The same point may be made about the selection of outcomes, outputs and the mechanisms themselves. Another scope limitation involves the focus of this project on practitioner reasoning. Ward round reasoning may be viewed from the perspective of the patient, the hospital administration, other stakeholders such as nurses or allied health practitioners, or various other possibilities. Whilst it is always necessary to restrict the focus for practical purposes, alternative viewpoints may find alternative results of equal validity.

Another limitation concerns the consolidation of mechanisms. The mechanisms presented in this paper are characterized as somewhat atomistic. This reductionism is justified as a technique for identifying discrete mechanisms as a first step, but in reality mechanisms coexist and continually interact. The mechanisms are constructs and, having been identified and found to be sensible, they should be put to practical use, such as to explain reasoning as a whole.
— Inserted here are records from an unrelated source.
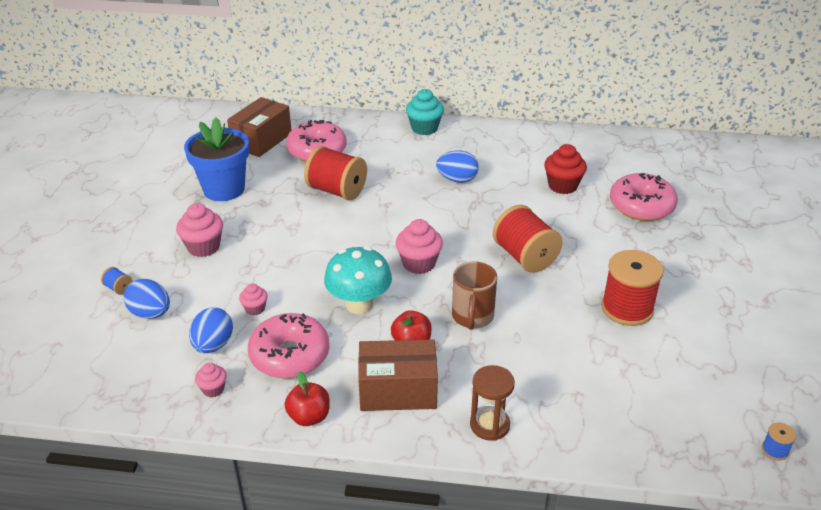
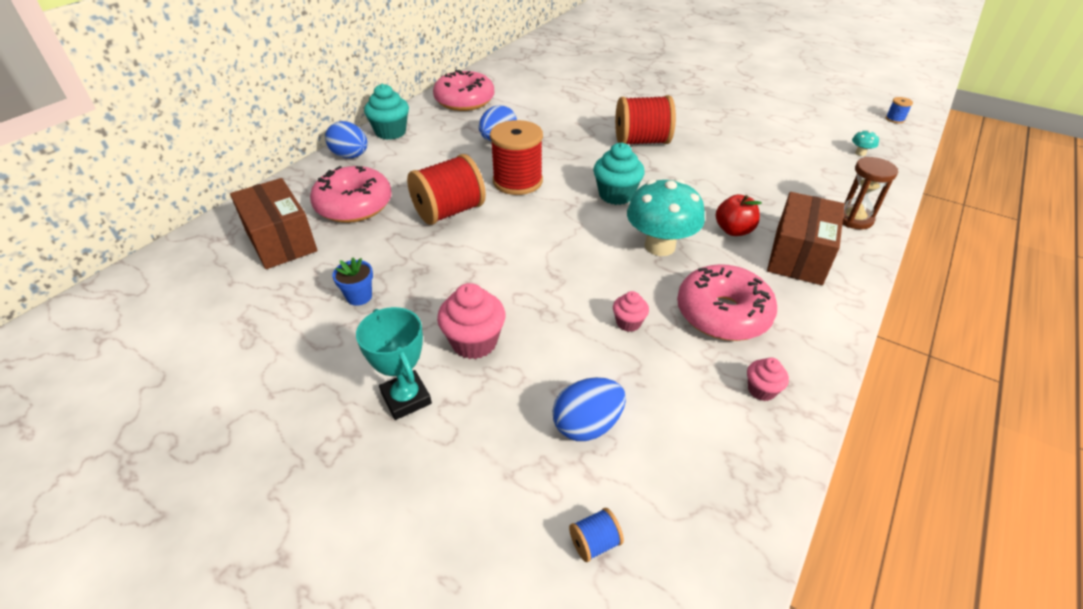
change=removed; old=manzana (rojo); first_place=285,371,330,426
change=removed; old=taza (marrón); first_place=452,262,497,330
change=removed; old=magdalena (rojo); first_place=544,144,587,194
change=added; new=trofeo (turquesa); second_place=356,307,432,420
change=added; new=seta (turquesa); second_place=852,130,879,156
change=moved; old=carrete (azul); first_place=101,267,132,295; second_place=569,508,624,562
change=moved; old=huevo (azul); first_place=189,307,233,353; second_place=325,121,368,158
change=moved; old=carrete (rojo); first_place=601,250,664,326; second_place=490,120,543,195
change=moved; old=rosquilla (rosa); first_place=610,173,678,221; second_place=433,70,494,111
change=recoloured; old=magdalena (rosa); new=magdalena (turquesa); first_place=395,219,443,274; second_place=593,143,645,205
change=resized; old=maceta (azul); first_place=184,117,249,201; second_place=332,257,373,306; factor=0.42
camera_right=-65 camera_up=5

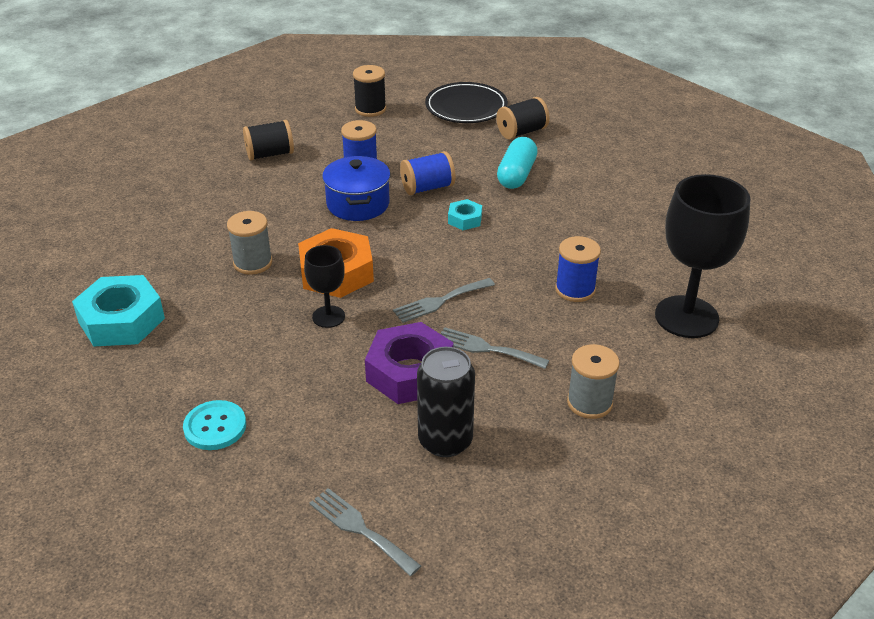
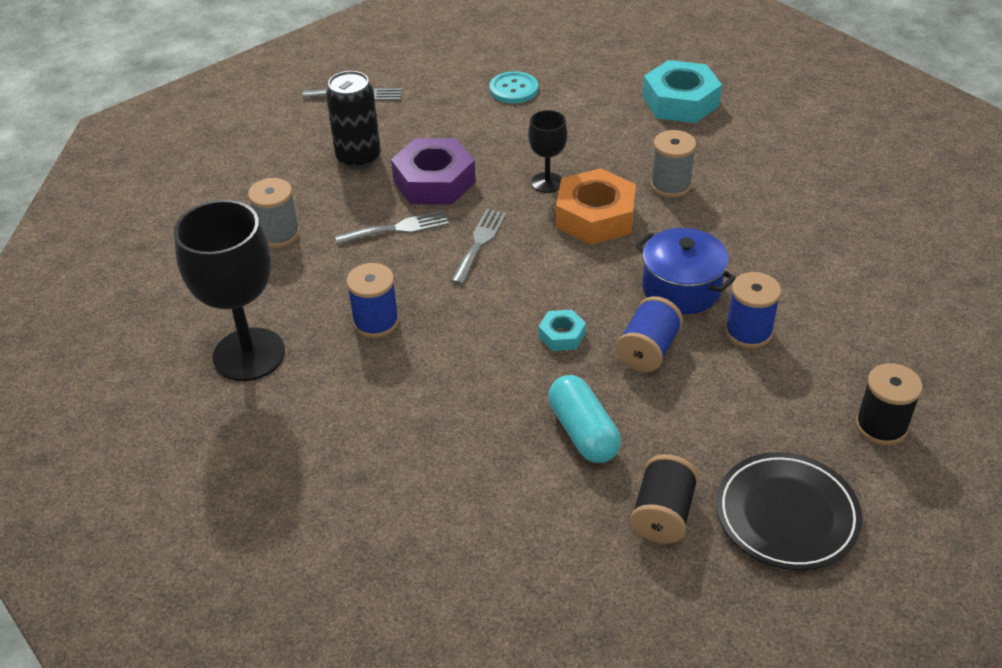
change=removed; old=carrete (negro); first_place=243,120,294,161
camera_right=140 camera_up=5

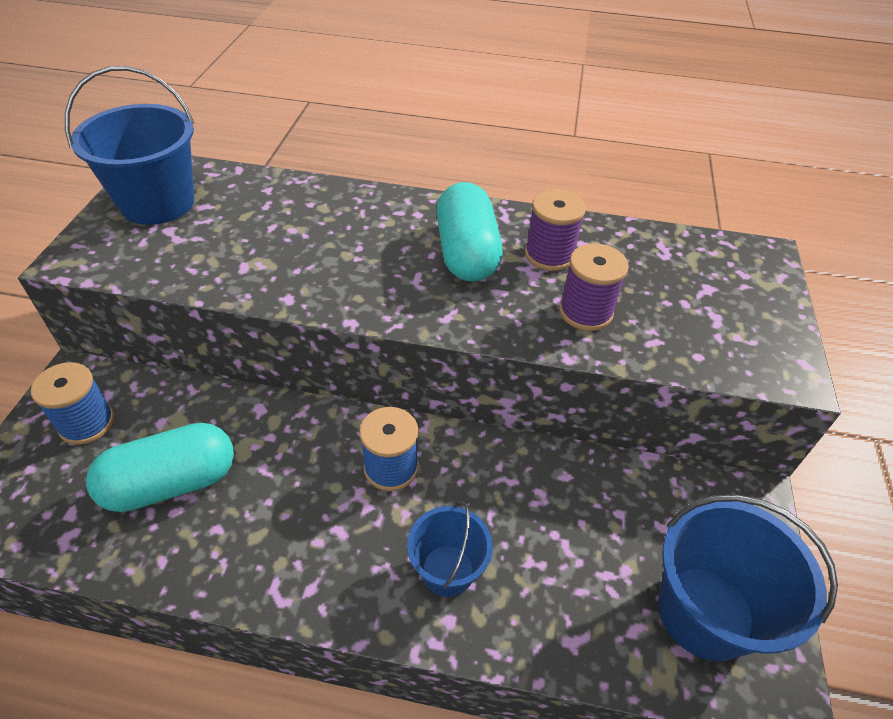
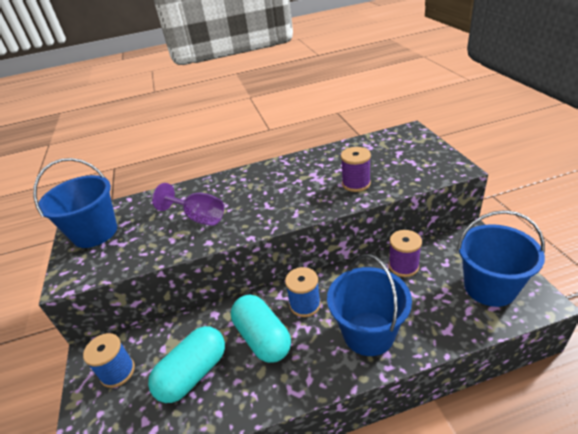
change=added; new=copa (morado); second_place=152,183,224,226
change=moved; old=cápsula (turquesa); first_place=436,182,502,282; second_place=231,294,291,363
change=moved; old=carrete (morado); first_place=525,190,586,271; second_place=389,230,422,277
change=resized; old=balde (azul); first_place=407,501,493,597; second_place=327,254,412,356; factor=1.7
camera_right=-20 camera_up=-10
This necessarily involves recognizing and theorizing about their interactions.

As already noted, contextual factors should be the subject of future research. This may involve exploring the influence of alternative macro contexts, such as hospitals in varying geographical locations or specialized wards. Alternative micro contexts are also of interest, such as varying case types, interpersonal combinations or practitioner profiles. More detailed explorations of the mechanisms in similar contexts is also warranted.

Another direction for future work includes the development of models that consider the mechanisms collectively or as part of a system, to help explain how ward rounds function as an integrated practice, particularly through understanding the dynamic interplay of mechanisms. As results are always contingent, modelling and theorizing should continue indefinitely and results applied on a case-by-case basis. Despite this caveat, mechanisms are sufficiently regular to allow for modelling, which may then inform practical activities. As already mentioned, these may include ward round evaluation, process improvement, practitioner education and skill development. This research aimed to improve the understanding of ward rounds through exploring the program theory of collaborative group reasoning therein.

This was represented by mechanisms within three categories; information accumulation, sense-making and decision-making.

The traditional Ward Round: Complex Clinical Process round brings together information, enables collaborative decision making and provides a platform for communication Ward Round: Complex Clinical Process the Ward Round: Complex Clinical Process and with the team. Due to the client internalizing their CB, using a The College Football Bowl Championship Series (BCS) Ward Round: Complex Clinical Process to adjust or modify the CB would be helpful for changing thought process. S Afr Med J.